10.8 Unit Vector
An \(n\)-dimensional vector \(x \in \mathbb{R}^n\) is said to be a unit vector if it has unit Euclidean length, so that
\[ \Vert x \Vert \ = \ \sqrt{x^{\top}\,x} \ = \ \sqrt{x_1^2 + x_2^2 + \cdots + x_n^2} \ = \ 1\ . \]
Unit Vector Inverse Transform
Stan divides an unconstrained vector \(y \in \mathbb{R}^{n}\) by its norm, \(\Vert y \Vert = \sqrt{y^\top y}\), to obtain a unit vector \(x\),
\[ x = \frac{y}{\Vert y \Vert}. \]
To generate a unit vector, Stan generates points at random in \(\mathbb{R}^n\) with independent unit normal distributions, which are then standardized by dividing by their Euclidean length. Marsaglia (1972) showed this generates points uniformly at random on \(S^{n-1}\). That is, if we draw \(y_n \sim \mathsf{Normal}(0, 1)\) for \(n \in 1{:}n\), then \(x = \frac{y}{\Vert y \Vert}\) has a uniform distribution over \(S^{n-1}\). This allows us to use an \(n\)-dimensional basis for \(S^{n-1}\) that preserves local neighborhoods in that points that are close to each other in \(\mathbb{R}^n\) map to points near each other in \(S^{n-1}\). The mapping is not perfectly distance preserving, because there are points arbitrarily far away from each other in \(\mathbb{R}^n\) that map to identical points in \(S^{n-1}\).

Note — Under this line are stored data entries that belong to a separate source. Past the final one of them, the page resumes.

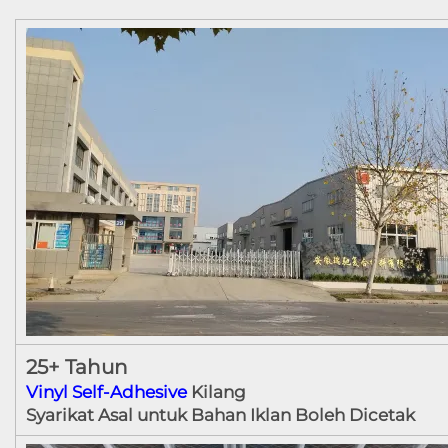
25+ Tahun
Vinyl Self-Adhesive
Kilang
Syarikat Asal untuk Bahan Iklan Boleh Dicetak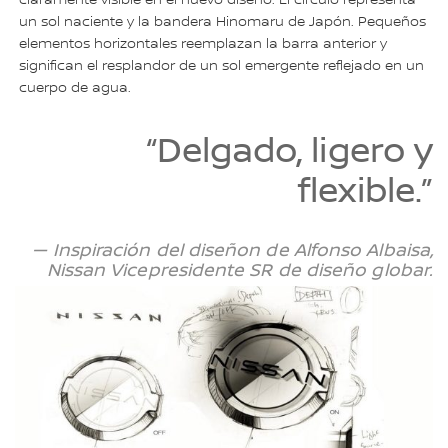
un sol naciente y la bandera Hinomaru de Japón. Pequeños
elementos horizontales reemplazan la barra anterior y
significan el resplandor de un sol emergente reflejado en un
cuerpo de agua.
“Delgado, ligero y
flexible.”
— Inspiración del diseñon de Alfonso Albaisa,
Nissan Vicepresidente SR de diseño globar.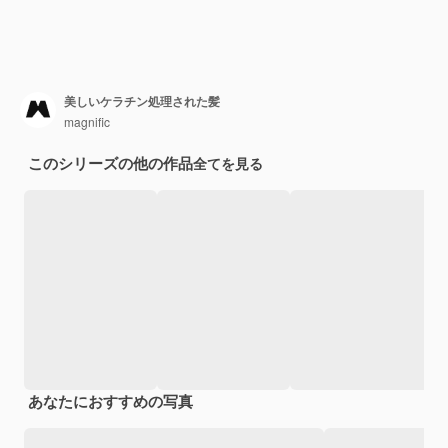
美しいケラチン処理された髪
magnific
このシリーズの他の作品
全てを見る
あなたにおすすめの写真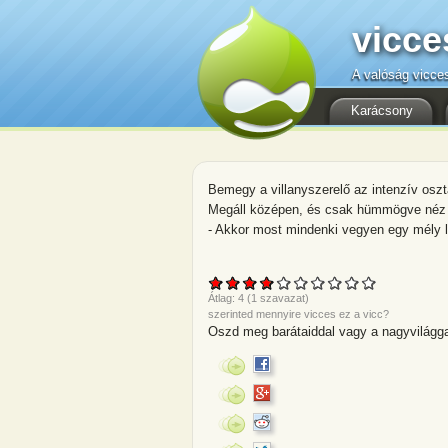
vicce
A valóság vicce
Karácsony
Bemegy a villanyszerelő az intenzív oszt
Megáll középen, és csak hümmögve néz j
- Akkor most mindenki vegyen egy mély lé
Átlag:
4
(
1
szavazat)
szerinted mennyire vicces ez a vicc?
Oszd meg barátaiddal vagy a nagyvilágga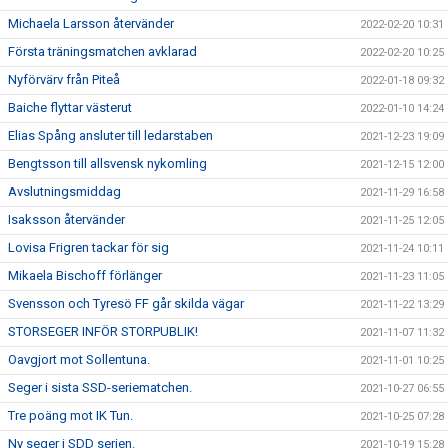
Michaela Larsson återvänder
2022-02-20 10:31
Första träningsmatchen avklarad
2022-02-20 10:25
Nyförvärv från Piteå
2022-01-18 09:32
Baiche flyttar västerut
2022-01-10 14:24
Elias Spång ansluter till ledarstaben
2021-12-23 19:09
Bengtsson till allsvensk nykomling
2021-12-15 12:00
Avslutningsmiddag
2021-11-29 16:58
Isaksson återvänder
2021-11-25 12:05
Lovisa Frigren tackar för sig
2021-11-24 10:11
Mikaela Bischoff förlänger
2021-11-23 11:05
Svensson och Tyresö FF går skilda vägar
2021-11-22 13:29
STORSEGER INFÖR STORPUBLIK!
2021-11-07 11:32
Oavgjort mot Sollentuna.
2021-11-01 10:25
Seger i sista SSD-seriematchen.
2021-10-27 06:55
Tre poäng mot IK Tun.
2021-10-25 07:28
Ny seger i SDD serien.
2021-10-19 15:28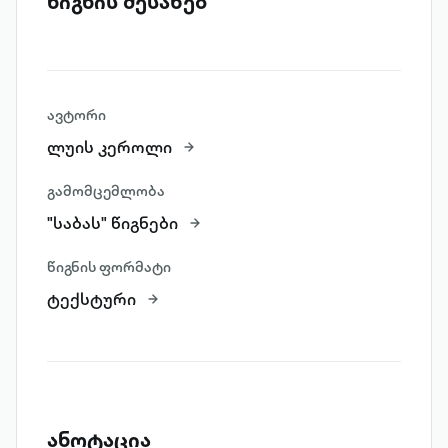
წიგნის შესახებ
ავტორი
ლუის კეროლი
გამომცემლობა
"საბას" წიგნები
წიგნის ფორმატი
ტექსტური
ანოტაცია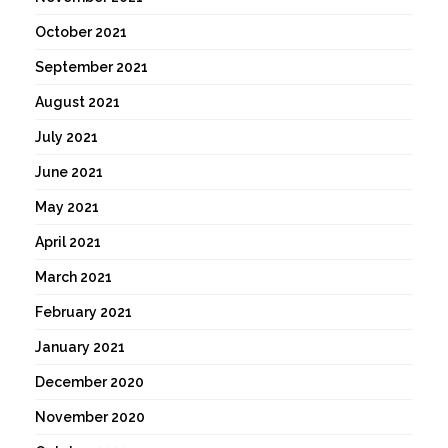
October 2021
September 2021
August 2021
July 2021
June 2021
May 2021
April 2021
March 2021
February 2021
January 2021
December 2020
November 2020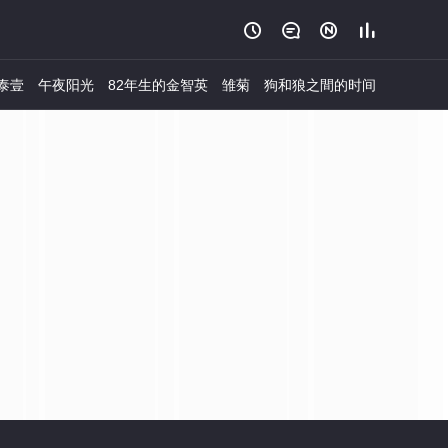




泰壹
午夜阳光
82年生的金智英
雏菊
狗和狼之間的时间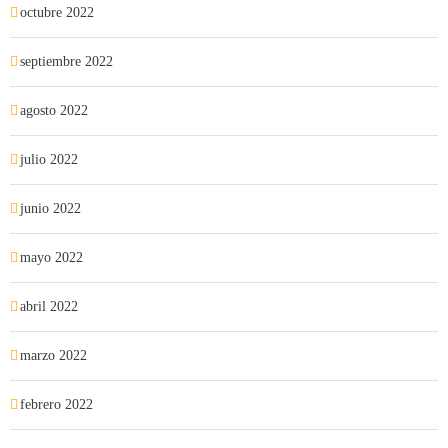
octubre 2022
septiembre 2022
agosto 2022
julio 2022
junio 2022
mayo 2022
abril 2022
marzo 2022
febrero 2022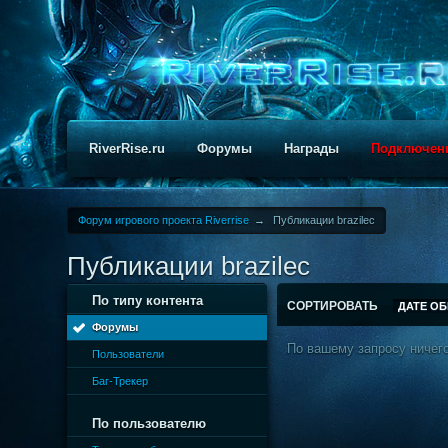
RiverRise.ru
Форумы
Награды
Подключен
Форум игрового проекта Riverrise
→
Публикации brazilec
Публикации brazilec
По типу контента
СОРТИРОВАТЬ
ДАТЕ О
Форумы
По вашему запросу ничего
Пользователи
Баг-Трекер
По пользователю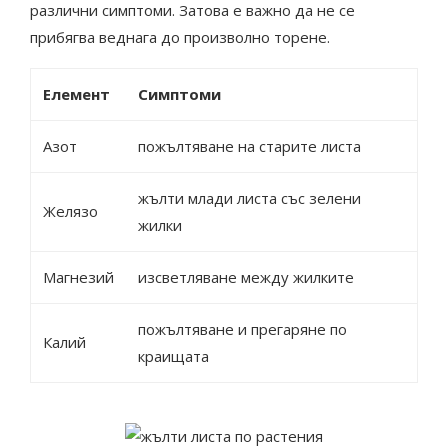
различни симптоми. Затова е важно да не се
прибягва веднага до произволно торене.
Елемент
Симптоми
Азот
пожълтяване на старите листа
жълти млади листа със зелени
Желязо
жилки
Магнезий
изсветляване между жилките
пожълтяване и прегаряне по
Калий
краищата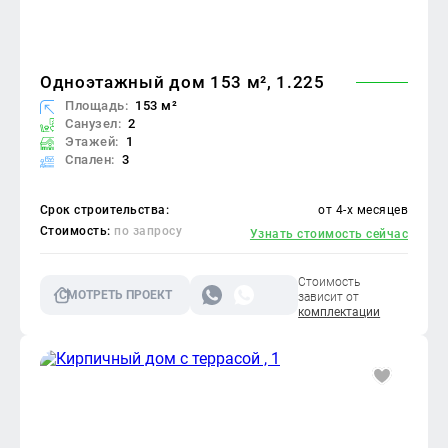
Одноэтажный дом 153 м², 1.225
Площадь:
153 м²
Санузел:
2
Этажей:
1
Спален:
3
Срок строительства:
от 4-х месяцев
Стоимость:
по запросу
Узнать стоимость сейчас
Стоимость
СМОТРЕТЬ ПРОЕКТ
зависит от
комплектации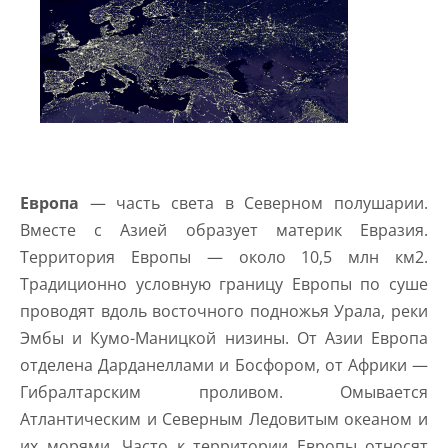
Европа
— часть света в Северном полушарии.
Вместе с Азией образует материк Евразия.
Территория Европы — около 10,5 млн км2.
Традиционно условную границу Европы по суше
проводят вдоль восточного подножья Урала, реки
Эмбы и Кумо-Маницкой низины. От Азии Европа
отделена Дарданеллами и Босфором, от Африки —
Гибралтарским проливом. Омывается
Атлантическим и Северным Ледовитым океаном и
их морями. Часто к территории Европы относят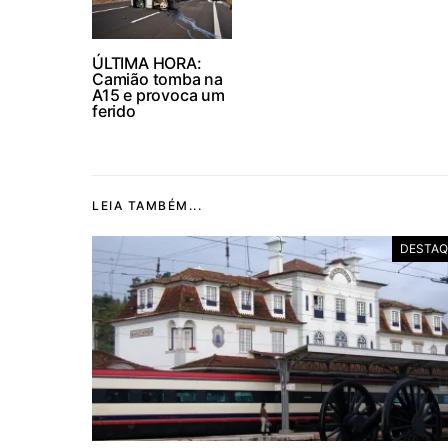
ÚLTIMA HORA:
Camião tomba na
A15 e provoca um
ferido
LEIA TAMBÉM...
DESTAQ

Warning: undefined at zero!
The above mapping from \(\mathbb{R}^n\) to \(S^n\) is not defined at zero. While this point outcome has measure zero during sampling, and may thus be ignored, it is the default initialization point and thus unit vector parameters cannot be initialized at zero. A simple workaround is to initialize from a very small interval around zero, which is an option built into all of the Stan interfaces.

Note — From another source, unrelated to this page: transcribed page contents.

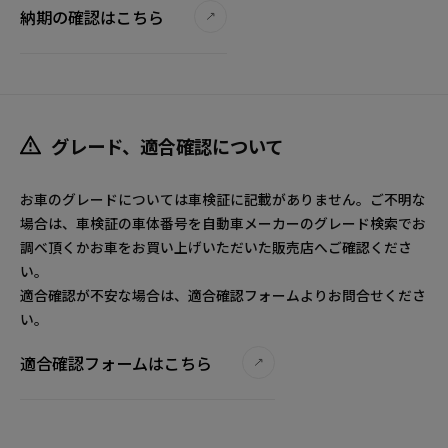
納期の確認はこちら
グレード、適合確認について
お車のグレードについては車検証に記載がありません。ご不明な
場合は、車検証の車体番号を自動車メーカーのグレード検索でお
調べ頂くかお車をお買い上げいただいた販売店へご確認くださ
い。
適合確認が不安な場合は、適合確認フォームよりお問合せくださ
い。
適合確認フォームはこちら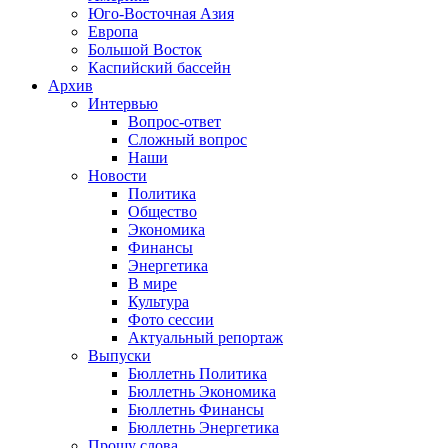
Юго-Восточная Азия
Европа
Большой Восток
Каспийский бассейн
Архив
Интервью
Вопрос-ответ
Сложный вопрос
Наши
Новости
Политика
Общество
Экономика
Финансы
Энергетика
В мире
Культура
Фото сессии
Актуальный репортаж
Выпуски
Бюллетнь Политика
Бюллетнь Экономика
Бюллетнь Финансы
Бюллетнь Энергетика
Прошу слова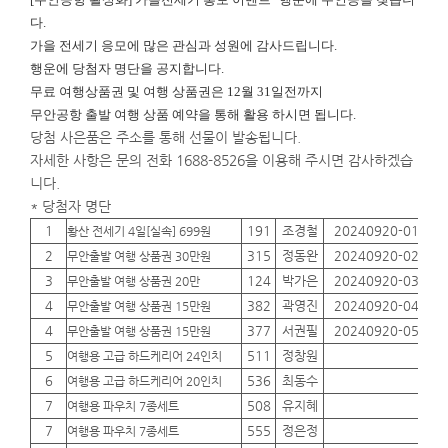
다.
가을 전세기 응모에 많은 관심과 성원에 감사드립니다.
행운에
당첨자 명단을 공지합니다.
무료 여행상품권 및 여행 상품권은 12월 31일전까지
무안공항 출발 여행 상품 예약을 통해 활용 하시면 됩니다.
당첨 사은품은 주소를 통해 선물이 발송됩니다.
자세한 사항은 문의 전화 1688-8526을 이용해 주시면 감사하겠습
니다.
* 당첨자 명단
1
191
조경철
20240920-01
01
황산 전세기 4일[실속] 699원
2
315
정동완
20240920-02
01
무안출발 여행 상품권 30만원
3
124
박가은
20240920-03
01
무안출발 여행 상품권 20만
4
382
곽영진
20240920-04
01
무안출발 여행 상품권 15만원
4
377
서권필
20240920-05
01
무안출발 여행 상품권 15만원
5
511
정창원
01
여행용 고급 하드케리어 24인치
6
536
최동수
01
여행용 고급 하드케리어 20인치
7
508
유지혜
01
여행용 파우치 7종세트
7
555
정은정
01
여행용 파우치 7종세트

Absolute Jacobian Determinant of the Unit Vector Inverse Transform
The Jacobian matrix relating the input vector \(y\) to the output vector \(x\) is singular because \(x^\top x = 1\) for any non-zero input vector \(y\). Thus, there technically is no unique transformation from \(x\) to \(y\). To circumvent this issue, let \(r = \sqrt{y^\top y}\) so that \(y = r x\). The transformation from \(\left(r, x_{-n}\right)\) to \(y\) is well-defined but \(r\) is arbitrary, so we set \(r = 1\). In this case, the determinant of the Jacobian is proportional to \(e^{-\frac{1}{2} y^\top y}\), which is the kernel of a standard multivariate normal distribution with \(n\) independent dimensions.
References
Marsaglia, George. 1972. “Choosing a Point from the Surface of a Sphere.” The Annals of Mathematical Statistics 43 (2): 645–46.